— start Supplied passage —

Moret, 68, owns three more properties, two of them inexpensive rentals. Her own home, 4,323 square feet of stucco in a gated community, went on the market last year. Price: $1.2 million. Not one showing.

The unoccupied Hacienda home hasn’t drummed up interest either. “But I wouldn’t walk away,” Moret said. “I’d probably kill myself first. My parents brought me up to be responsible. If you owe a debt, you pay it.”

Last year the property tax was about $4,000, so a lower value would make the tax bill more bearable. She hoped the board would reduce the house’s value to $245,000.

‘It just scares me’

“Case 1154!”

Moret gripped the lectern and described her worries in a cigarette-rasped voice. She held up a local newspaper’s business section and read a headline: “Pending sales plunge!”

“It just scares me,” she said, “that the values in 2010 are going to drop even further than they are now.”

“And you’ll probably come back next year when they do drop,” replied board member Jared Shafer. “We’re not dealing with the newspapers.”

— end Supplied passage —
— start Entries supplied —

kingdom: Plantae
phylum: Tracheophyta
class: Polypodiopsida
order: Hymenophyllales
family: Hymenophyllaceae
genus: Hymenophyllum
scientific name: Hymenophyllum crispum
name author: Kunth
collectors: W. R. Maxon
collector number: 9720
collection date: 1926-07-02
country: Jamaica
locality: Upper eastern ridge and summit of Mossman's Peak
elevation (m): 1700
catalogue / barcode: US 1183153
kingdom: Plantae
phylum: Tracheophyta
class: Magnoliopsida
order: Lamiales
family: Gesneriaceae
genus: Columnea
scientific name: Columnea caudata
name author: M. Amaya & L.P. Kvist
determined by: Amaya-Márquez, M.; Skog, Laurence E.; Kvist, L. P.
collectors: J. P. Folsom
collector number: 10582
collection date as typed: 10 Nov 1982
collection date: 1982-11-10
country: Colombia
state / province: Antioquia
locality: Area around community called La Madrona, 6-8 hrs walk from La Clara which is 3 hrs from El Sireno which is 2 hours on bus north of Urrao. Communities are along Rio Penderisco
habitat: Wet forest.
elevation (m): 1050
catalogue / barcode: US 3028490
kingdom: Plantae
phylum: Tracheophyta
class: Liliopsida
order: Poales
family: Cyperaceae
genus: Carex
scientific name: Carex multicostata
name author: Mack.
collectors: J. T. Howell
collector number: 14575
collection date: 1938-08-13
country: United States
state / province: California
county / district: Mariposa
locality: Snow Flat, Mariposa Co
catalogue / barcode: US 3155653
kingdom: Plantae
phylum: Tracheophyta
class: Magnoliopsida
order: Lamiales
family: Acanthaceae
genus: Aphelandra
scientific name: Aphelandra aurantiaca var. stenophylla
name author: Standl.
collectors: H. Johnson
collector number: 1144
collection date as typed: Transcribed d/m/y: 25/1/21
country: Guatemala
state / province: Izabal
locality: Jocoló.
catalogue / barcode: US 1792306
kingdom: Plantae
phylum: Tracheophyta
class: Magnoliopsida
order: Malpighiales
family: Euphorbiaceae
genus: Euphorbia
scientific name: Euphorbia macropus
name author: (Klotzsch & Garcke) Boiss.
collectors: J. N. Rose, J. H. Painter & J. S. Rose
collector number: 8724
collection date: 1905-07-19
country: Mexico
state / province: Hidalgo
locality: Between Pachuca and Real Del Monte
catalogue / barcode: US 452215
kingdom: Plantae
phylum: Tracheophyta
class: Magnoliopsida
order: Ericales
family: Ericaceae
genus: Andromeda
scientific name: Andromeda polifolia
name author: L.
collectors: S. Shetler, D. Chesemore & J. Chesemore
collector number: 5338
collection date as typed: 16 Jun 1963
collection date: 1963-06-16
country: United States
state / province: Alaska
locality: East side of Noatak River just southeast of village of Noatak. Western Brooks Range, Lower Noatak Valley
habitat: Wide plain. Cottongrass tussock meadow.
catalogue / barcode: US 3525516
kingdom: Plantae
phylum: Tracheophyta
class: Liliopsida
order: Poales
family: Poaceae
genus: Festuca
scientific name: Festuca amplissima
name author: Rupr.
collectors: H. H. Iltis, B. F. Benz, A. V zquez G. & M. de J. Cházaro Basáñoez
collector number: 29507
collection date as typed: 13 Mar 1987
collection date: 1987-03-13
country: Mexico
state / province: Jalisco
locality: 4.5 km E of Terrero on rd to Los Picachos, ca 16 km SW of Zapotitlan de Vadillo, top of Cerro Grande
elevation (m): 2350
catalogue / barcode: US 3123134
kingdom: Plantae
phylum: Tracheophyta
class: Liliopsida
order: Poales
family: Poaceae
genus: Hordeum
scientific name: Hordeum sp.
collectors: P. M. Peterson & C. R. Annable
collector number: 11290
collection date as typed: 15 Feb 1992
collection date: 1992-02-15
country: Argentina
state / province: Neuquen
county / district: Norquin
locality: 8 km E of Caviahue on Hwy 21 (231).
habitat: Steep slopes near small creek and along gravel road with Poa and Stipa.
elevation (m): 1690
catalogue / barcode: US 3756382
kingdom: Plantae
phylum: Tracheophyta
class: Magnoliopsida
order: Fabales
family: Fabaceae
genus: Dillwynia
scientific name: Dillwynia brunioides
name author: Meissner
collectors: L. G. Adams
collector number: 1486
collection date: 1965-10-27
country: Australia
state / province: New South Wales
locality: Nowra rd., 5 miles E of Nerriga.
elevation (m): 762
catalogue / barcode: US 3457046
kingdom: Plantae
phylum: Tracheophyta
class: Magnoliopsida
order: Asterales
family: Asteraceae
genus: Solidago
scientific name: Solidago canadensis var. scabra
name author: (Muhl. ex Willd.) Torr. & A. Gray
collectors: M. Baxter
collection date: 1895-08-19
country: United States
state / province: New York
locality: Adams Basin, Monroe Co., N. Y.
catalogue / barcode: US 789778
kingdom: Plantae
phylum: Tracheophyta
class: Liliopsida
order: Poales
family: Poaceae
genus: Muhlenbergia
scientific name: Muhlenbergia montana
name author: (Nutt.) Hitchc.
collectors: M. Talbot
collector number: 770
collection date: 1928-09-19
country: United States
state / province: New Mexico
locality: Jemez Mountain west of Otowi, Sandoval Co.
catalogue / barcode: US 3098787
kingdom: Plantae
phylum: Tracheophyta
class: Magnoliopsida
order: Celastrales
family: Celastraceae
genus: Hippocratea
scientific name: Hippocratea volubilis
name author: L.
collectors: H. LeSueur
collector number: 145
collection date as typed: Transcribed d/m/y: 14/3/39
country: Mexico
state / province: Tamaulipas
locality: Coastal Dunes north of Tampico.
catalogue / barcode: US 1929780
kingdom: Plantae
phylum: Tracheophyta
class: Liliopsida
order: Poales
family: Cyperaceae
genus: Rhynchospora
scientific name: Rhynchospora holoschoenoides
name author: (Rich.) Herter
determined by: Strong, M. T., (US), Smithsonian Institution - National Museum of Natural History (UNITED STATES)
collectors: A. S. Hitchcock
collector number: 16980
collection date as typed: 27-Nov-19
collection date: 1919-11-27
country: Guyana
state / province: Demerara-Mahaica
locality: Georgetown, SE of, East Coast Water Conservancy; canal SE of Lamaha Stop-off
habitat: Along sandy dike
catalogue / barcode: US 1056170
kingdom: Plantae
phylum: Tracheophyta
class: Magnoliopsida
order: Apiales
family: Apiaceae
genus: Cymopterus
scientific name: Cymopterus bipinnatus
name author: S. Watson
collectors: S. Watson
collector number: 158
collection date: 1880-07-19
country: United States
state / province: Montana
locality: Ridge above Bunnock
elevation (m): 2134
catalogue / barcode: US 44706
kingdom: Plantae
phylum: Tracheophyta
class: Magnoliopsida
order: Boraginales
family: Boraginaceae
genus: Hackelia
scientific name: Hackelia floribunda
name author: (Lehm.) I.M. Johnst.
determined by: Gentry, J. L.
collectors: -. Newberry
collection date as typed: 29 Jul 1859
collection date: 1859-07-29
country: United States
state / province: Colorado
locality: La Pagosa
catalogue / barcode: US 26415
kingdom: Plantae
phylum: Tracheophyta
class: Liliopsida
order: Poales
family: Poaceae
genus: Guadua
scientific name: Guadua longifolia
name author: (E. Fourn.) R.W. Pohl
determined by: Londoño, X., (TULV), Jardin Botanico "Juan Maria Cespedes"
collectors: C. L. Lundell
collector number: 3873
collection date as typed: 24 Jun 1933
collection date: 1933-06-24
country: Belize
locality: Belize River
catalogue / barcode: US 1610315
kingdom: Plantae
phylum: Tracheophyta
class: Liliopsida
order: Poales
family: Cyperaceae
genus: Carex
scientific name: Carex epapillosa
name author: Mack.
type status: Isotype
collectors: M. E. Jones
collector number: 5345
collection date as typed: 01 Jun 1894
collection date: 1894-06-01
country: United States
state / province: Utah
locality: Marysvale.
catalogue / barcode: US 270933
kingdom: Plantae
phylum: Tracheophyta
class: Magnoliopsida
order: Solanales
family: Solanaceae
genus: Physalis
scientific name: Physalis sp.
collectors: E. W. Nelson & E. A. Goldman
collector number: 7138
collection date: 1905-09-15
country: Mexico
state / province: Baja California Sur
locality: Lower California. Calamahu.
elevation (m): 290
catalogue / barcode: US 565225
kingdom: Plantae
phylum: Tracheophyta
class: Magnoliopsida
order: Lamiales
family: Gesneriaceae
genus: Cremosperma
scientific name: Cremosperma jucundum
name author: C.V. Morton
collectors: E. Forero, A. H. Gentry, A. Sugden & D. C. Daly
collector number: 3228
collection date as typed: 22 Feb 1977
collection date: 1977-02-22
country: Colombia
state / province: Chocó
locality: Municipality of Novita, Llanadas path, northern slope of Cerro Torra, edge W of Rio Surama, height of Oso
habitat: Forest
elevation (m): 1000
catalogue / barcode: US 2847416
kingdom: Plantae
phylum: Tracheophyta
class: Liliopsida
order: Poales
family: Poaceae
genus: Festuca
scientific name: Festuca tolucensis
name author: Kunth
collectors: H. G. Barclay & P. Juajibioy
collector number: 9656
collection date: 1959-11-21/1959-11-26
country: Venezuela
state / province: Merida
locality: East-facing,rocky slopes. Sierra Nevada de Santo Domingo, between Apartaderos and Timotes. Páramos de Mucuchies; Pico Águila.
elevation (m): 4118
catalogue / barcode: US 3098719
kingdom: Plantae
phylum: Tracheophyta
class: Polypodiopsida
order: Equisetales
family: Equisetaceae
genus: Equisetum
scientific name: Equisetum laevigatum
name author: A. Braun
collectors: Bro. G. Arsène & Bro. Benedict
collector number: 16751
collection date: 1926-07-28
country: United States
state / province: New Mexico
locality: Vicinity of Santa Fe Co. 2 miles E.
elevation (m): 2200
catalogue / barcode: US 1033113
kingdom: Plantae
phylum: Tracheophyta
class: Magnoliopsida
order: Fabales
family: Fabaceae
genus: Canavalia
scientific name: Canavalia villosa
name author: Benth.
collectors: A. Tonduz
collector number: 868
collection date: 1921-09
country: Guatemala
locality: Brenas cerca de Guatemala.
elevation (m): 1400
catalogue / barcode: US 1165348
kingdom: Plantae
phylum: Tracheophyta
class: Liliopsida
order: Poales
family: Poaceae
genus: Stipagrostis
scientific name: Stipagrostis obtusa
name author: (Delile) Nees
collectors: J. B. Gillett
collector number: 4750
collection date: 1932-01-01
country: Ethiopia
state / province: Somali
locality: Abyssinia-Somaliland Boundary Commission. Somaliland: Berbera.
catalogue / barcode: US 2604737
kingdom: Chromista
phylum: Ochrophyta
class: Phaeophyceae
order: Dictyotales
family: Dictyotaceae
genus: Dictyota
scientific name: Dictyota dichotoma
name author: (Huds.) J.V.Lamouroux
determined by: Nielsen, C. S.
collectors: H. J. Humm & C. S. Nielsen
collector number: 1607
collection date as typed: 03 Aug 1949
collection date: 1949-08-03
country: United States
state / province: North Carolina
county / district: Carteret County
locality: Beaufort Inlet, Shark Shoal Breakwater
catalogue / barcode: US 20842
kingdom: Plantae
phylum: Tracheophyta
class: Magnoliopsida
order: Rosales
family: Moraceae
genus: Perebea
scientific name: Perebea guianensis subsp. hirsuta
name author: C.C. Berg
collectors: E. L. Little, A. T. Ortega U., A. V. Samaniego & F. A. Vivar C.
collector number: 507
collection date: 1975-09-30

— end Entries supplied —

▶ Parts of the exercise:
• a. In the property tax article, what was the asking price for Moret's own home when it went on the market?
• b. Continue the property tax article from where it stops.

▶ Expected responses:
• a. $1.2 million.

• b.
“Right.”

“We’re not dealing with the future. We’re dealing with now and what’s sold since July 1 through today. That’s what sets your value.”

Moret tried again:

“I like to pay my taxes. I can’t sell my house for what it is assessed at. My life savings are in my investment properties and my current home. I am going to have to wait out the market and see what it does.”

It’s unclear whether the speech moved the board members, but they quickly -- and unanimously -- approved cutting the Hacienda home’s value, to about $322,000.

That day, Moret was one of the few property owners who walked away pleased.